Violin弾きのお美っちゃん~19

時の心を縫う……

秋・冬の季節にハワイ島(ビッグアイランド)コナの演奏会に出かけると、いつも山の上にある家に泊まる。コナは欧州から移住した人々が多く住んでいる。私が住んでいるホノルルとは雰囲気が違うので、演奏を頼まれると喜んで出かけている。

山の上は、朝晩涼しいので、夜寝る時に「寒かったらこれも掛けてね」と何色もの毛糸で編まれた手編みの毛布をベッドの端に置いてくれる。

「うわぁ、きれいね!」と言うと、彼女たちは必らず「おばあちゃんが編んだのよ」とか「母が編んだのよ」と嬉しそうに言う。

「ハワイは年中夏だから、そんなもの着なくても寒くないんじゃないの」と思われるかもしれないが、11月頃から早朝少しずつ冷え込むようになる。10月中旬になると私は、深夜から早朝にかけての気温の変化に注意をするようになる。

夜寝る時、首に巻くための大きなバスタオルと体に掛けるキルトを体の回りに散らばめておく。愛犬ドルチェも横で寝ている。私も犬のような気分だ。

早朝。それは夜明け前の太陽が「エネルギーを溜めている時」、と、私は眠りの中で思う。「地球が冷えている、寒い!」。そこで私は手でキルトを探りさっと体にかける。ドルチェも素速く身を寄せてくる。

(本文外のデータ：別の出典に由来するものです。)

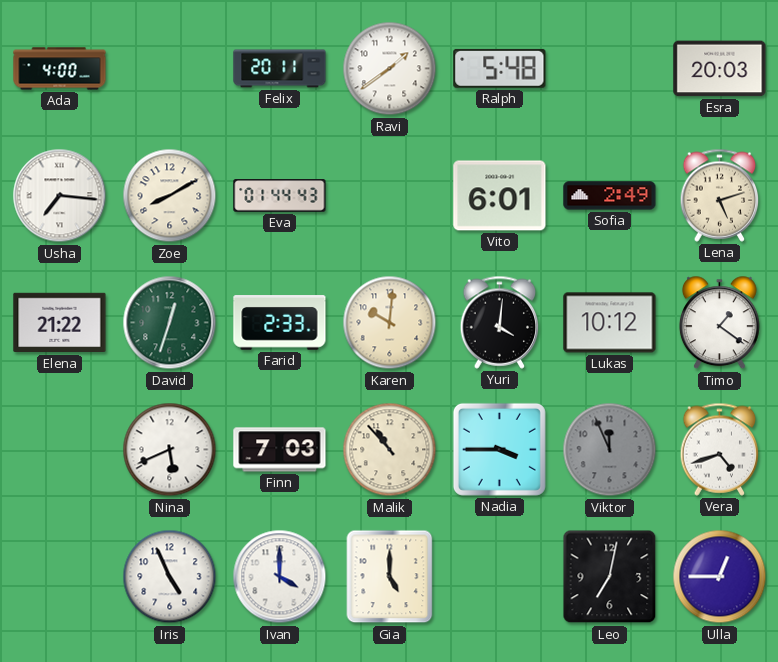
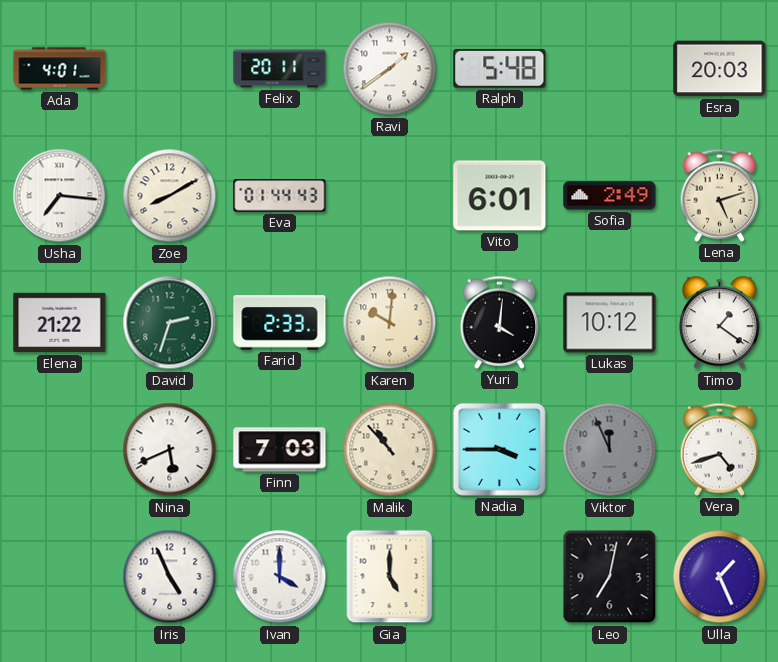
Ada: 4:00 -> 4:01
David: 12:33 -> 2:33
Ulla: 12:45 -> 1:26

太陽が高く登るとハワイはまた夏になっている。

私のキルトはお店で買った単純な作りのものだが、ハワイの友人の家を訪ねると温かみのある手作りの本物のハワイアン・キルトがベッドに掛けられていたりする。手作りのハワイアン・キルトはそれ自体ベッドカバーではない。特別の集まりの時などにお客様に見せるためにベッドに飾っているのだ。

何千針、何万針……「チク、チク、チク、チク」と家事の間に間に、また仕事の合間に、心を込めて縫い上げたキルトには愛情が込められている。だからベッドに掛けられているハワイアン・キルトには、どんと腰を降ろしてはいけない。尊敬をもって眺めなくてはならない。

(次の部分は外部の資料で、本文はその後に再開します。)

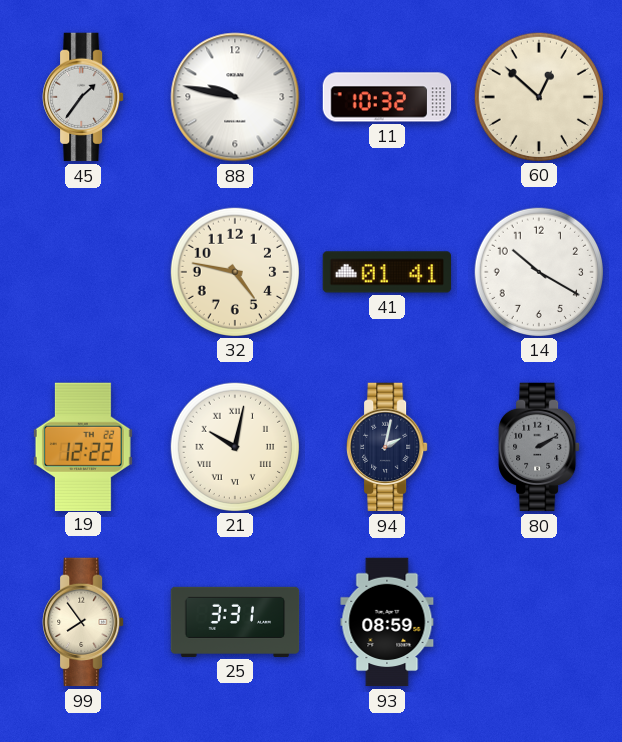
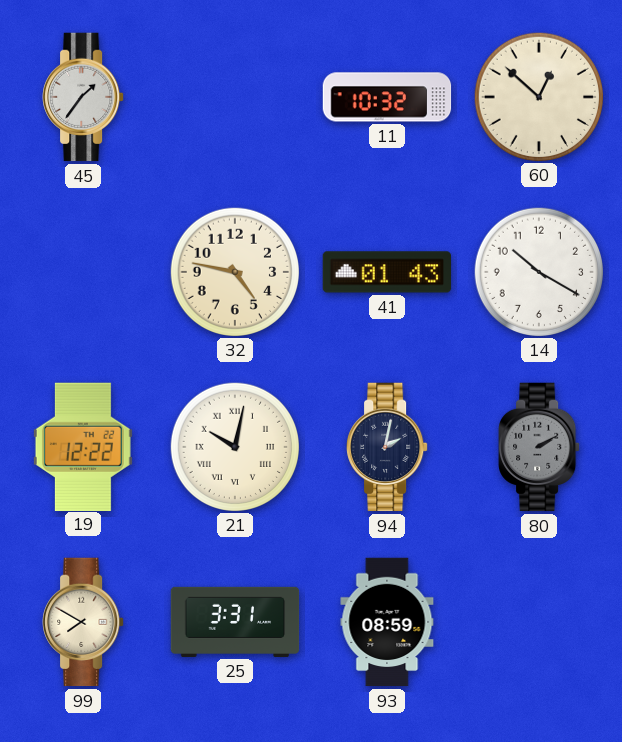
88: 9:47 -> none
41: 01:41 -> 01:43
99: 7:54 -> 7:50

家庭に食べ物をもたらすようにという想いを込めて、昔のハワイの女性たちはハワイ語で「ウル」というブレッドフルーツや「タロ」をキルティングのデザインに使った。それらは昔、ハワイアンにとって主食だったから。他に、ハイビスカスやパイナップルなど、ハワイの花や果物のデザインも多く見られる。

ハワイのコアという木の枠に入って壁に飾られたハワイアン・キルトを見ると、いつか作ってみたいと思う。が、私はあまり手芸が得意ではない。嫌いではないのだが、どういう訳か私が何かを編んだり縫ったりすると、糸がもつれたり、縫い目があっち向いたりこっち向いたりしてしまうのだ。そうなると辛抱がない。

しかし、親しくしているウィノナさんがハワイアン・キルトをするのを見ているうちに「これは私に向いているかもしれない。できるかもしれない」と思えるようになってきた。ハワイアン・キルトは「セラピー」だから。キルティングは「瞑想」だから。と、彼女は言う。

ウィノナさんとは6年くらい前に出会った。ハワイに生まれ育ち、この10月に70才になった。私は、彼女がひと針づつ、ゆっくりと針を進めていく姿を、ただただじっと眺めている。静かに縫い進める彼女の丸い横顔は「焦らなくていいのよ。でも一歩、一歩、忍耐を持ってね」と語りかけているようだ。

ウィノナさんには6人の孫と8人のひ孫がいる。今、縫っているハワイアン・キルトは子ども用の掛け布団くらいの大きさなので、誰かへのプレゼントのつもりらしい。何カ月も何年も、暇を見つけては、自然に呼吸をするように、ひと刺し、ひと針と縫う。

「縫う時には形を目で見て、指ではかって、自然な波や膨らみが出るといいのよ」。

ウィノナさんは「いつ仕上げなければならない」とか「いつまでに仕上げよう」などとは一向に考えていない。「仕上がったときに、仕上がる」のだ。

「女はね、いろいろなことで忙しいし、心配ごともあるから、ゆったりした気分でハッピーな気持ちですることが大切なのよ」と言いながら、いつ始め、いつ仕上がるかわからないハワイアン・キルトを縫っている。その「時」を楽しみながら。

「ハワイアン・キルトは忍耐がいるの」
「いいこと、いい場面を考えながらすることが大切よ」
「愛を持ってすることが大切なの」
「楽しく、静かで、幸せな気持ちですることが大切なのよ」

「ミチコ、音楽もセラピーでしょう。心を癒すものでしょう。ハワイアン・キルトもセラピーなのよ」と、彼女は縫う手を少しだけ休め、キルトを撫でながら言った。

私はまだハワイアン・キルトを始めてもいないのに、ウィノナさんの話す声に心地よい安らぎを感じていた。